— Begin Records to use —

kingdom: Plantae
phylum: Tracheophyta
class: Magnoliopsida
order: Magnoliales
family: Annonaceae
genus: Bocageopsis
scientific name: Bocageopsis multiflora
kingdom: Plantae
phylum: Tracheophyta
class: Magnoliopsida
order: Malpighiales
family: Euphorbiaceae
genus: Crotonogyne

— End Records to use —
— Begin Records to use —

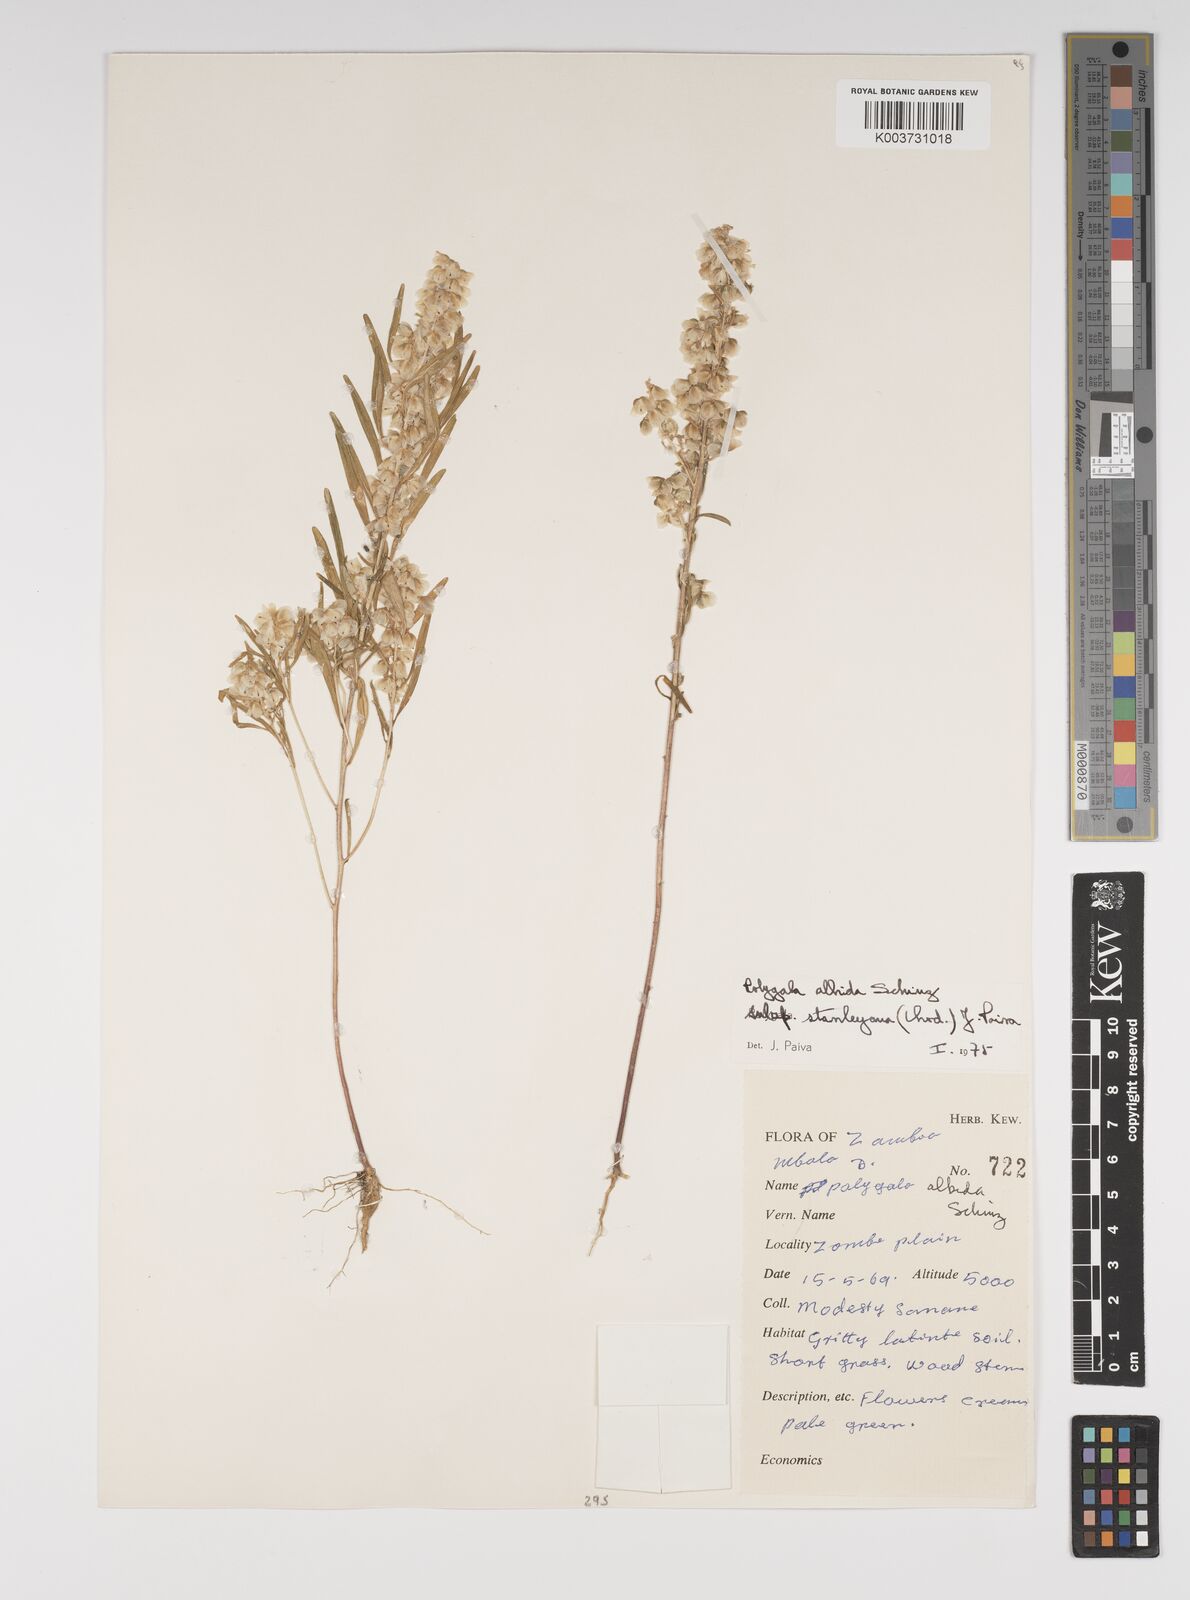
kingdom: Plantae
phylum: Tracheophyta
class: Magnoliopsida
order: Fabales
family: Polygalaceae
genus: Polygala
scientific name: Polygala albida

— End Records to use —

§ **Exercise aim**: Copy the data word for word, starting with the line that contains "scientific name: Bocageopsis multiflora" and going on through the line that contains "family: Euphorbiaceae".

§ **Exercise response**:
scientific name: Bocageopsis multiflora
kingdom: Plantae
phylum: Tracheophyta
class: Magnoliopsida
order: Malpighiales
family: Euphorbiaceae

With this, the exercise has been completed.